I am reporting back for blogging duty duty after a brief hiatus during which I unsucessfully fought Postmodernism. Well, I declared war on Postmodernism, but it did not show up for the battle and lateron informed me that it had in fact been there, that indeed it had been everywhere, but that my peculiar gaze had made it impossible for me to see it, that is. I did, however, shoot at and successfully wounded its deputy (Cultural Studies), but CS strangely did not seem to care, as it was so engaged in looking at a grain of sand at its feet that it completely missed the wider context of events surrounding it. Anyone remember Jacques Lacan’s interpretation of Poe’s “The Purloined Letter?” Includes the image of an ostrich whose head is in the sand and another ostrich is so busy plucking the feathers off of its butt, that it fails to realize that it is being in turn plucked by a third ostrich. I’ll leave it up to you to complete that analogy.

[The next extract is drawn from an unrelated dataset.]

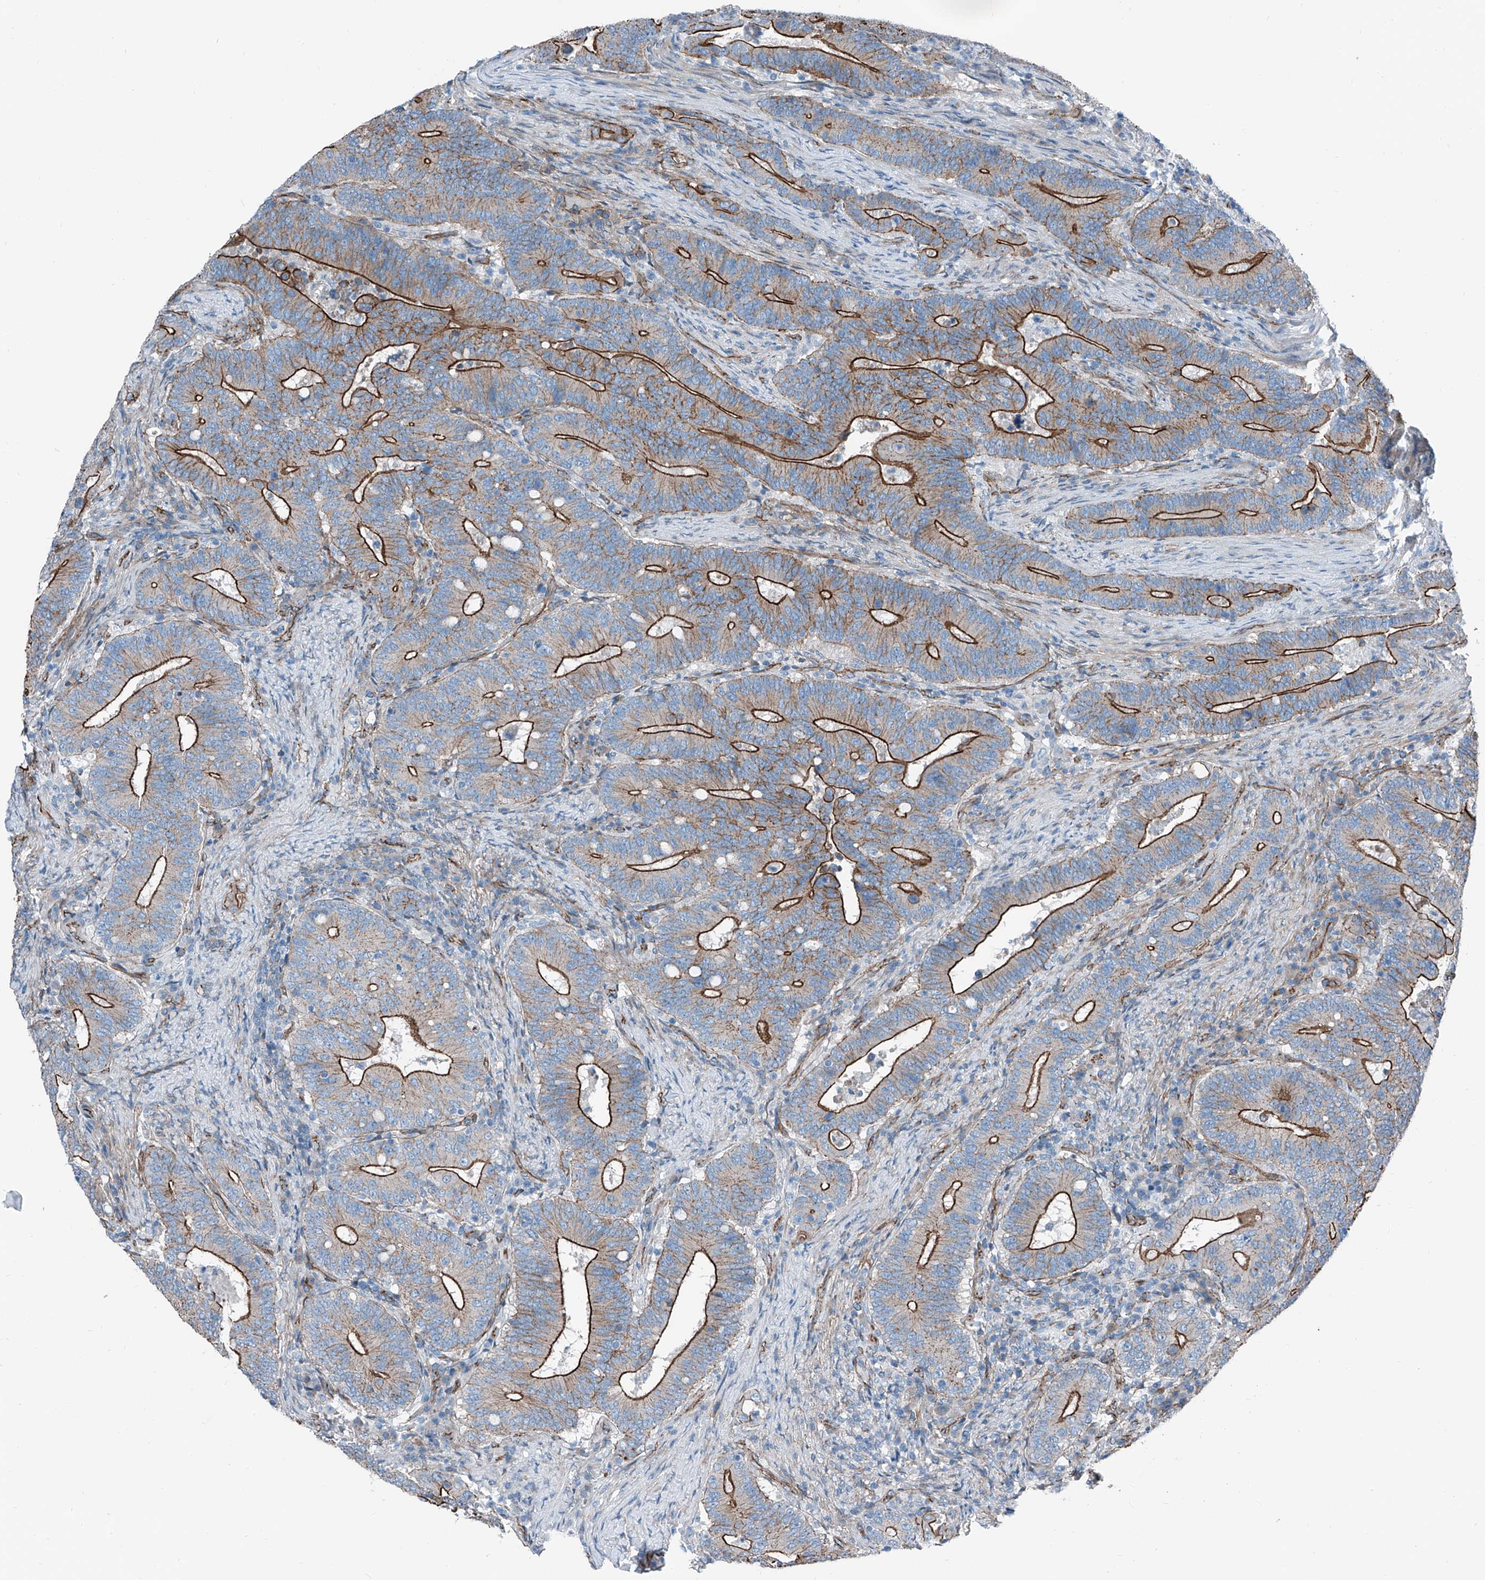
{"staining": {"intensity": "strong", "quantity": "25%-75%", "location": "cytoplasmic/membranous"}, "tissue": "colorectal cancer", "cell_type": "Tumor cells", "image_type": "cancer", "snomed": [{"axis": "morphology", "description": "Adenocarcinoma, NOS"}, {"axis": "topography", "description": "Colon"}], "caption": "DAB immunohistochemical staining of colorectal cancer (adenocarcinoma) exhibits strong cytoplasmic/membranous protein expression in about 25%-75% of tumor cells.", "gene": "THEMIS2", "patient": {"sex": "female", "age": 66}}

My current dissertating struggle with PoMo, just to inform you, revolves around PoMo’s declaration of the end of the dialectic, while the poststructuralist position upon which it is based necessitates a fundamentally materialist dialectical argument regarding the interconnection of the determining influence of the socioeconomic context (and changes within that structure) that necessitate e.g. the debate about decentered subjectivity. In fact, much PoMo discourse surrounding subjectivity treat it still as a form of “Dasein” (again: Heidegger) and thus remains within the realm of analyzing it as a functional category, which necessitates a dialectical argument.
My rant for today arises out of this discussion and concerns the function of Horkheimer and Adorno’s Dialectic of Enlightenment within that debate. CS often conveniently appropriates Adorno’s critique of the culture industry as the basis for an argument for difference, as Adorno points us toward the logical faults within Enlightenment philosophy that result in repressive universals. This appropriation, however, I would want to stress, results out of a lack of regard for the functional connection between Enlightenment philosophy and the chaotic historical and material changes within modernity. E.g. Kant’s categorical imperative must be read as presenting a stabilizing mechanism, as a means of containing change through establishing universals and positing the noumenal. Now, Adorno’s position can thus not be simplified as a rejection of the noumenal and an argument against repression that leads to difference (in its PoMo definition), but rather presents a critique of the functional relation of categories such as Reason in relation to capitalist production–in specific here in relation to Taylorism. This means: much of Adorno’s logic relating to the culture industry is being separated from its precise material context and can thus be misinterpreted as an argument for difference based upon his critique of the normalizing effect of universals and the culture industry alike. This means that I would like CS to stop using Adorno as a localized argument for difference that neglects the dialectical relationship between change/chaos and stabilization/normalization in its precise relation to the socioeconomic context Adorno examined. Not sure why this bugs me so much, but I will repeat this demand: CS, stop it! No! That’s a bad CS! I’ll seriously pluck your butt!
Oh, by the way, Foucault’s analogy of subjectivity and the linguistic subject does the same thing (the argument here being that the poststructuralist linguistic turn means nothing outside of the dialectical relationship between subjectivity and determining context). That’ a bad Frenchie!
(No offence–had to use ‘Frenchie’ as Prof. Tim Dayton always (memorably) used to respond to me bringing up Foucault with his “listen, Frenchie, what you are doing Adorno could do twice as well, …” rant.)
Oh, just as an aside: did people know that Adorno had already completed a double-Ph.D. arising out of his work with Benjamin and Horkheimer by age 21 (dissertation on Husserl)? Just a piece of info to make all of us trying to finish our Ph.D.s feel even a little worse about ourselves.
And, to illustrate the inferiority of fast-food compared to the Kaesebrot: the CEO of Kentucky Fried Chicken sent a personal letter to the Pope asking him to bless the 99-cent Fish Snacker. Is that what they need in order to remain competitive?